According to Hajia Mutiat Orolu-Balogun, the Coordinator of the group, some women in hijab were denied jobs and other opportunities despite the fact that they are qualified.
She also alleged that women in hijab were also forced to expose their ears and their heads before writing the Unified Tertiary Matriculation Examination (UTME) or getting Bank Verification Number (BVN).
Hajia Mutiat said:
“Imagine being asked to take off your shirt or your trousers because you wanted to get your driver’s licence, or being told you would not be able to vote in the next elections because you wouldn’t bare your shoulders or show your cleavage in the picture on your voter’s, card, or that you wouldn’t have access to the funds in your bank account because you refused to show your bare back in order to register for your BVN.
“These, and worse, are what a Muslim woman who wears the hijab feels when she is asked to take off her hijab or expose her ears before she could be allowed her constitutional rights!”
She described hijab as a religious duty and an obligation on every Muslim woman in the observance of her faith, saying it is not the culture of Arabs or a fashion accessory that one may discard at will.
“The right to believe in and practice one’s chosen faith is an inalienable right of every human being, as entrenched in the constitution,” she added.
Relieving what some hijab-wearing women went through in the past, Mutiat said:
“In October 2016, a Muslim woman applied for a Radiographer job at Federal Medical Centre (FMC), Oyingbo, Lagos Mainland, a government hospital and was shortlisted for an interview.
“On the day of the interview she was told to her face; ‘why are you dressed like this? I cannot Interview you.’ by the then Chief Medical Director, who happened to head the interview panel. She waited for a while and even tried to plead, while other candidates were given the opportunity to be interviewed for the job. The security man was then called to escort her out of the premises!
“Dear fellow Nigerians, this is a hospital owned by the government! And this is a citizen of Nigeria!”

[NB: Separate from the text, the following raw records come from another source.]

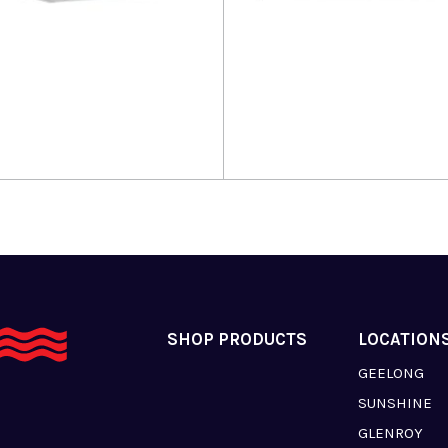
more
Read more
SHOP PRODUCTS
LOCATION
GEELONG
SUNSHINE
GLENROY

Speaking further, MSSN Lagos State Area Unit President, Hajia Hafsah Badru urged the media to be objective, fair and accurate in reporting cases related to hijab use.
She opined that asking a Muslim woman to remove her hijab is a form of violence against women, and such should have no place in a progressive society like Nigeria.
“One thing we all seem to agree on is that violence against women is wrong in all its forms, whether it is physical, emotional or psychological. However, covering one’s head doesn’t mean that person should be looked down upon or be underestimated. Women in hijab deserve to enjoy their constitutional rights.”
WHD is a yearly event celebrated every February 1 in over 140 countries worldwide. Its purpose is to raise awareness about modest Muslim dress and to encourage non-Muslim women to wear and experience the hijab for a day.